December 7, 2018 1:49 am Published by Leave your thoughts


Developer: Team Crimson

Publisher: Merge Games

Platform: Nintendo Switch (eShop)

Category: Role-Playing, Adventure & Action

Release Date: December 6, 2018 (EU & NA)



It’s not necessarily the monsters that will kill you.


Like with any game of any genre, roguelikes come in all shapes and sizes and a variety of them can be enjoyed on the Nintendo Switch, including the recently released Crimson Keep.

Designed, created and developed by Ian Atherton and Ben Rog-Wilhelm, Crimson is defined as being a “first-person action RPG,” which with the help from Merge Games, was brought to the likes of Switch and Steam last month. As for its premise, it’s rather simple really.

After a dreaded cursed destroyed the village of Larkstead thirty years previously, the player is banished to dwell in the dungeons below the village and survive by any means necessary, should they wish to discover the mysterious Crimson Keep, claim a formidable power as their own, and escape alive.

Where things get tricky, is not in the fact that there are monsters, beasts, terrors and traps waiting for you at every turn, but in the game itself. Being a roguelike, Crimson Keep has randomised content, which affects dungeon layouts, enemies, shrines, traps and even the types of weapons, scrolls, armour and potions you pick up.

All it takes is one good run where you pick up everything you could possibly need to deal ultimate damage to your foes and be able to take your fair share of hits, but in my case, luck just never wanted to be on my side.

Instead of a fast swinging sword, I’d get a sluggish axe. Yeah, it would hurt whomever and whatever I hit, but when they were hitting me from a distance thanks to spells hurled at me, it makes things a tad harder.

Saying that the gear system of Crimson Keep is one of its highlights. They have a range of beneficial features to better your chances of survival, but they can also be cursed and you’ll need to hunt down food as hunger is a factor you need to be aware of.

Another feature that Crimson Keep did a decent job at, is an EXP system. By killing enemies, players can level up and by pressing X, access a menu that will allow them to select the skill they wish to learn. Should you wish to use said skills, you simply need to press their associated button (L, R and Y.)

You will also require mana (displayed as a bar above the said buttons above.) Use too much mana and you will run out of it, but it can be replenished by killing enemies. Still, you can always save consuming mana for the really tough enemies by resorting to the likes of using ZR and ZL to attack (be it with a sword or a wand,) and press B for the occasional job.

As for the directional buttons, they’re used for using items you have in your belt, such as recovery items and the left analog stick, it should come as no surprise but it’s for moving.

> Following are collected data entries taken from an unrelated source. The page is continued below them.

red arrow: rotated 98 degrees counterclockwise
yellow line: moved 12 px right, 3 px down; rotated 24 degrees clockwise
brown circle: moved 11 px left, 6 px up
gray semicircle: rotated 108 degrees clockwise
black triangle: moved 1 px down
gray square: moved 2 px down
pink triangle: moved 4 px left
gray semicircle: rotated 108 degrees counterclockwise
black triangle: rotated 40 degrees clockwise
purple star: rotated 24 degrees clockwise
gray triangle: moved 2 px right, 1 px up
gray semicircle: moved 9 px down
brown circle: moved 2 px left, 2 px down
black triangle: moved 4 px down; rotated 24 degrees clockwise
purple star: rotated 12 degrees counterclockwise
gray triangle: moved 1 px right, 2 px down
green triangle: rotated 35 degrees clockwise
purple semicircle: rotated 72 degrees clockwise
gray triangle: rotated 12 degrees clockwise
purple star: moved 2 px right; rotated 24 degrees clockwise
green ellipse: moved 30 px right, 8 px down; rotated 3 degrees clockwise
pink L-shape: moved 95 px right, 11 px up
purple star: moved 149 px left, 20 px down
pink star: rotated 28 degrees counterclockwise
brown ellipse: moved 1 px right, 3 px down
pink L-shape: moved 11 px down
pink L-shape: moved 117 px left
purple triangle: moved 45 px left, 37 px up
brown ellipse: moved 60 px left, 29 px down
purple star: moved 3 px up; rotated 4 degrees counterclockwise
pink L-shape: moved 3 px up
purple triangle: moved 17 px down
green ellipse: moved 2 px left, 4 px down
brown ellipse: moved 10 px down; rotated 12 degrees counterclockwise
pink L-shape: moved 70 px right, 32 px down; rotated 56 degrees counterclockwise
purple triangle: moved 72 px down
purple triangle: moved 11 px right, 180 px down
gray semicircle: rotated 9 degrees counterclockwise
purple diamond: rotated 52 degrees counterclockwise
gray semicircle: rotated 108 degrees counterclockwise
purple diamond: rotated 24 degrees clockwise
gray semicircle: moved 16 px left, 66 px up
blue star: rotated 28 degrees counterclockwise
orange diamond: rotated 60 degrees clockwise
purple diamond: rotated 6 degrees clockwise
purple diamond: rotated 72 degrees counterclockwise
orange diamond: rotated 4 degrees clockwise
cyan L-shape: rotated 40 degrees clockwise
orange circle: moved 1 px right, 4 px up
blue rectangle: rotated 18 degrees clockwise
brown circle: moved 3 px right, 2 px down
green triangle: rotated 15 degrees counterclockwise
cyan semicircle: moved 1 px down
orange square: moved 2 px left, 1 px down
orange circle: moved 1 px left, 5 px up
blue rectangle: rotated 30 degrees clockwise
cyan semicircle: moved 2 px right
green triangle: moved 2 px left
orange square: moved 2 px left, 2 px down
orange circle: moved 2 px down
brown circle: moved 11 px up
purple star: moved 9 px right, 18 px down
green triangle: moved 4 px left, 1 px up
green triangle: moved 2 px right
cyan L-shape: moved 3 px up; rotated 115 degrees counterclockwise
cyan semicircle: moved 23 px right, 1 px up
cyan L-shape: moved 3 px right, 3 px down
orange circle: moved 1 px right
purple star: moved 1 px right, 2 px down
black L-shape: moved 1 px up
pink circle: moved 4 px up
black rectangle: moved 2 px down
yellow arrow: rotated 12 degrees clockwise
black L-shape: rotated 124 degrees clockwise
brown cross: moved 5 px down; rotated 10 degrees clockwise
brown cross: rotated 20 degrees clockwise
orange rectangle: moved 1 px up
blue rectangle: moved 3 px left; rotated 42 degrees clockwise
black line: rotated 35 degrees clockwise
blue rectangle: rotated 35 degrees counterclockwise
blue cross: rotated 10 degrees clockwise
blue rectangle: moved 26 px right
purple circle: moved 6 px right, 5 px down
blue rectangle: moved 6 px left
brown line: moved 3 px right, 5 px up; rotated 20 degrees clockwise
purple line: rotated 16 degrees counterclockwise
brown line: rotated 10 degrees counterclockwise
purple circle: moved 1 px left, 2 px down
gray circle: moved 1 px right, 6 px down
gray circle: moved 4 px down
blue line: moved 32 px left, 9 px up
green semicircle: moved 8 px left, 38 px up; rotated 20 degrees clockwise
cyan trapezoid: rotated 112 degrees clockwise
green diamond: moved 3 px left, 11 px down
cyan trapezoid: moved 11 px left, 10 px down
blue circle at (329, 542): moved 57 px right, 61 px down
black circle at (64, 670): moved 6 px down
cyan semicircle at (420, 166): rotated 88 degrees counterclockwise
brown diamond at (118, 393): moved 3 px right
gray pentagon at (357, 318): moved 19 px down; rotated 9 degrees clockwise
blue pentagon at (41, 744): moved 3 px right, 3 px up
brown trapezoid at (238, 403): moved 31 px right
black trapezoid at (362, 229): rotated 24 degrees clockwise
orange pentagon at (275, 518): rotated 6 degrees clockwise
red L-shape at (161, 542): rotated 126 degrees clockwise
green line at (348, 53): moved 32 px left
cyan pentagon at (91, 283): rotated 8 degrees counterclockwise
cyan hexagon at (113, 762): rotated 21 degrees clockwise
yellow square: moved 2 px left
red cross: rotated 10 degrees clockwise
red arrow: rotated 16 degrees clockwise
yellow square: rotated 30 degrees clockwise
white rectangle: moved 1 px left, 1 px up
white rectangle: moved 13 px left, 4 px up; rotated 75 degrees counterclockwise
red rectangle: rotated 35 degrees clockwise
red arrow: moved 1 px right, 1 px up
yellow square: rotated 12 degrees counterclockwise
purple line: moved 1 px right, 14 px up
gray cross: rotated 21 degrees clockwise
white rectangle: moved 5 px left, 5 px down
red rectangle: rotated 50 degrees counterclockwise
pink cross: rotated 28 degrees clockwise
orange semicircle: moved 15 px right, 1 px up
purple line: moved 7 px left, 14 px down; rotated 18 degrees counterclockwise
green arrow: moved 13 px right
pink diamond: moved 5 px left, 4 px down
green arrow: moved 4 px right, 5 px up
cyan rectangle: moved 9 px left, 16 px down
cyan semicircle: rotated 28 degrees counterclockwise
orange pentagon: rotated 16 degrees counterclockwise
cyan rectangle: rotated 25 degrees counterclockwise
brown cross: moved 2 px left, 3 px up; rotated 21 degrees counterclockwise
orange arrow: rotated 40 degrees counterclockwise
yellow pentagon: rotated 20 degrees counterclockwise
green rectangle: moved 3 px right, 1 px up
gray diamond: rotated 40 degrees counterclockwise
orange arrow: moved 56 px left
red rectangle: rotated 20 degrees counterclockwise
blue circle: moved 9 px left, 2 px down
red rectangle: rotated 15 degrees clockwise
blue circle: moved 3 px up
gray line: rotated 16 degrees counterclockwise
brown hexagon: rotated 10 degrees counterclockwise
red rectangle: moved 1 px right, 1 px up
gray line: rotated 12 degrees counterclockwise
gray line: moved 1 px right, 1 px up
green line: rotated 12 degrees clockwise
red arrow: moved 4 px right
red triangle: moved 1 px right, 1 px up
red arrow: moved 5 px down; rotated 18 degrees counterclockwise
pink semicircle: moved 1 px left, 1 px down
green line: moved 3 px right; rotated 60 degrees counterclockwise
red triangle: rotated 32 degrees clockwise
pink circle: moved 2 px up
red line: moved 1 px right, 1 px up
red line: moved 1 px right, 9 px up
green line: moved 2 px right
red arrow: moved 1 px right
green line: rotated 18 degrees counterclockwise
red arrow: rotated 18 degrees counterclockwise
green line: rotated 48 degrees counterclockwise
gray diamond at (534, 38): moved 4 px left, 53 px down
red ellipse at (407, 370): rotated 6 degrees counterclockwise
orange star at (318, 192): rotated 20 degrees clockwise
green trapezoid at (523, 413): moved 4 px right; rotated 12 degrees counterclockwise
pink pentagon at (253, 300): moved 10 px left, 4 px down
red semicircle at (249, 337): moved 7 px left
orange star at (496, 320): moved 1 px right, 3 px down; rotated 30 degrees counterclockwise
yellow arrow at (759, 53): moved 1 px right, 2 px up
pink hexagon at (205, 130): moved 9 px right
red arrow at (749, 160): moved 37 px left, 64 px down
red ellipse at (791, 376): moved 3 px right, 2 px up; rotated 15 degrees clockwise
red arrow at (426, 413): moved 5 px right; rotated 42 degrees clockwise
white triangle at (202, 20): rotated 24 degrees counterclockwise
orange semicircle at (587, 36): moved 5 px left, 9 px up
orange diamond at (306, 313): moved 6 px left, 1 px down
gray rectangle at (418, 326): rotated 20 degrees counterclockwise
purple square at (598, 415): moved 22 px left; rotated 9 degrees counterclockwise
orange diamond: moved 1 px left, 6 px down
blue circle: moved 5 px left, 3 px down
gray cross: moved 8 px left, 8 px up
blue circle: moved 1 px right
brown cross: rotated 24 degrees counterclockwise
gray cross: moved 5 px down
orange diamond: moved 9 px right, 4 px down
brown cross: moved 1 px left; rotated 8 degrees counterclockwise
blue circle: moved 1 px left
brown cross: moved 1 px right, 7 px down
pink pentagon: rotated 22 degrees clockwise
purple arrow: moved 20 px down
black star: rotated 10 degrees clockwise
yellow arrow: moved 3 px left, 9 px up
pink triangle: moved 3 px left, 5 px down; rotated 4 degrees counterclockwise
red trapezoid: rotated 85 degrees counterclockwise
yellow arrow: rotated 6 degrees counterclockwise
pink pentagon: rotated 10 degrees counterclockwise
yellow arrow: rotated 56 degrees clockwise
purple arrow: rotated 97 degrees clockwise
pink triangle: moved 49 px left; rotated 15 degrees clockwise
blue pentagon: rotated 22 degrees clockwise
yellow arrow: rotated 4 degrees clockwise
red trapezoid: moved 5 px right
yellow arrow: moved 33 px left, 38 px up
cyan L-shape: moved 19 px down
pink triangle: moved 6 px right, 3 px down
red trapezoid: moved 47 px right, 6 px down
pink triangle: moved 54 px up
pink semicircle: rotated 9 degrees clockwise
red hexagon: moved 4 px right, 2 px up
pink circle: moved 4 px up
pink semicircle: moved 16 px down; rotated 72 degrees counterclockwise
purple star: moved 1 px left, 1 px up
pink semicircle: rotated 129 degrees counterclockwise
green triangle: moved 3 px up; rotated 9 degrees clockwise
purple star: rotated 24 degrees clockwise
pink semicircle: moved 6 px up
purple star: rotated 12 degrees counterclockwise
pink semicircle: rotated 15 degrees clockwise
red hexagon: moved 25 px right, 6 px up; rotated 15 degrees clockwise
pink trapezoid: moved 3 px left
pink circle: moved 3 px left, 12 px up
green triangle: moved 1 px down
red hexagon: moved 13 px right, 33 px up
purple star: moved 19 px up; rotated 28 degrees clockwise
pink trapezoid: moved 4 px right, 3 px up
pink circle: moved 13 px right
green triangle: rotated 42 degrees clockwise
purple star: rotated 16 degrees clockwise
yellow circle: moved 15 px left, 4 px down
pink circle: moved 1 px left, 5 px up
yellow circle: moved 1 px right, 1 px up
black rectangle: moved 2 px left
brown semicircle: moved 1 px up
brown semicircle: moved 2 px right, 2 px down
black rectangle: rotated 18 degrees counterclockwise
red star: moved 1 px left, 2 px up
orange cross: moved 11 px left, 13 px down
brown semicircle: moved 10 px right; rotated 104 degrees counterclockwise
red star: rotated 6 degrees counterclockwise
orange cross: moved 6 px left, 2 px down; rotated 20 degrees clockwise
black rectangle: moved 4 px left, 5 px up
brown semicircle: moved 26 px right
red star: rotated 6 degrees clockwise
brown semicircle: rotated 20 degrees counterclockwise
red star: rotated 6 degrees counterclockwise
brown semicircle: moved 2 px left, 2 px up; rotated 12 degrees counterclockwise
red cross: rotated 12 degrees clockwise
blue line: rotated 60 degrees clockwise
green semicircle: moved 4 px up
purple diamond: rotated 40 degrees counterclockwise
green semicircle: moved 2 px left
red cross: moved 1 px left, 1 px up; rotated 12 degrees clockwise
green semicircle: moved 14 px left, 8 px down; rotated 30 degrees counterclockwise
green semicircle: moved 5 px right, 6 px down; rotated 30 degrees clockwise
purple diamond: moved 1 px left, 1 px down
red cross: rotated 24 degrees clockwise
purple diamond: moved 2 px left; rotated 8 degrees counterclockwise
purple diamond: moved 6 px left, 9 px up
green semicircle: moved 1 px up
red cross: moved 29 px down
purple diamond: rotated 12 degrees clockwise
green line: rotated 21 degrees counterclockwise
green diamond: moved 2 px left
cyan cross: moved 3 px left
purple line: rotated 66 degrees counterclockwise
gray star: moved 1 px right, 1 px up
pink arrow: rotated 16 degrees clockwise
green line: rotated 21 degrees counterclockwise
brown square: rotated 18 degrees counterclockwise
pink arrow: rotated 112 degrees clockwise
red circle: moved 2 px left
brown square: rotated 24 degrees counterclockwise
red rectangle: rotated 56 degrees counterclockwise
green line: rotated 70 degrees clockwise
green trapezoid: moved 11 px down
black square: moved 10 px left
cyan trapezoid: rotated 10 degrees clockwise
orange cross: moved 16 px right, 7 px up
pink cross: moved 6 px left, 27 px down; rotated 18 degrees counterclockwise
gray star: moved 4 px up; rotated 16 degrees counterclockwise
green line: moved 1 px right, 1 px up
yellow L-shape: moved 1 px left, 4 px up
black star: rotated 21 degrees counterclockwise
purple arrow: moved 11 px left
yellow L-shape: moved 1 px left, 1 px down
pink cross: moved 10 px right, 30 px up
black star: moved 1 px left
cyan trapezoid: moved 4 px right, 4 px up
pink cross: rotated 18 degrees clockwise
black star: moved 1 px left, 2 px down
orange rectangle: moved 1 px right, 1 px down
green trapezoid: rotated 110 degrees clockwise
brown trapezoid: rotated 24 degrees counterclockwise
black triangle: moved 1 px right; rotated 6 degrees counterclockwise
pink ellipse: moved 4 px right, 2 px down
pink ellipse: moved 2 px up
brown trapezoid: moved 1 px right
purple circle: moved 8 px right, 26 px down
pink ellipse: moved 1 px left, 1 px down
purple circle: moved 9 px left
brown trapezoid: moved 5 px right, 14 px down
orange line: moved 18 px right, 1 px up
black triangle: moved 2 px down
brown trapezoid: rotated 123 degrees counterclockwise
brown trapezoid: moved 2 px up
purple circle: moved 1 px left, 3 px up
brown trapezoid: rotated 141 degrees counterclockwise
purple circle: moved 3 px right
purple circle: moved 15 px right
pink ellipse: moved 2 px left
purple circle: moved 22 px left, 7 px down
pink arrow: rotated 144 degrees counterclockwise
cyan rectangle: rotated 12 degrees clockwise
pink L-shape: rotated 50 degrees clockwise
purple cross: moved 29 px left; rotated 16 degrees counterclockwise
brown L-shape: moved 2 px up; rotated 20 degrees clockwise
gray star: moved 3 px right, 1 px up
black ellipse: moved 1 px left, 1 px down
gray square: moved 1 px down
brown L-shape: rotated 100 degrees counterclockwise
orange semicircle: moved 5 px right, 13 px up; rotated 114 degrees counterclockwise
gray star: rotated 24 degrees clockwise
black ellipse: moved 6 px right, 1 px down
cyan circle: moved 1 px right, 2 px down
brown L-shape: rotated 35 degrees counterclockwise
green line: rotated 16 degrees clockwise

Now on top of being a game where everything can vary with every playthrough, so can the character you play as.

Instead of just allowing you to play as a single character, at the beginning of every playthrough, you can choose between three character types and they are Berserker, Witch

and Drifter. The first is an expert at melee combat, whereas the Witch can use spells and incantations to perform a range of acts that includes something “wrathful elements.”

Drifter draws the short stick however since he or she, is the weakest of the bunch and has even less chance of coming out of the other side, smelling of roses, (getting out alive.) Still, while Crimson Keep has some nice ideas behind it, it also has a lot of issues throughout.

Gameplay is meant to be engaging, fast and addictive and yet despite the first-person perspective being intended to have the player feel more immersed into experience, to me it just felt dreary and that’s not my only negative.

The voice acting in Crimson Keep comes across as being hollow and disinterested, the controls themselves feel cumbersome and the visual style of the game just did nothing for me. The models of the monsters are fine, but the players hands just looked obscenely bad and the lack of an arm connected to each hand, just really took my out of the experience, every time I looked out them and I looked at them a lot.

So, although it pains me to say this, Crimson Keep has done enough to warrant attention, but not the right attention because in its current state, it’s a roguelike that does not justify picking up in its current state.



While Crimson Keep does live up to its roguelike nature, in the end, the few things it did right, are undone by what it got wrong. It is not as engaging and as immersive as its summary makes it out to be and this is one of those cases where the developers should have put a little more time into it, whilst administering some more spit and polish before hastening it out the door and getting it into the hands of gamers.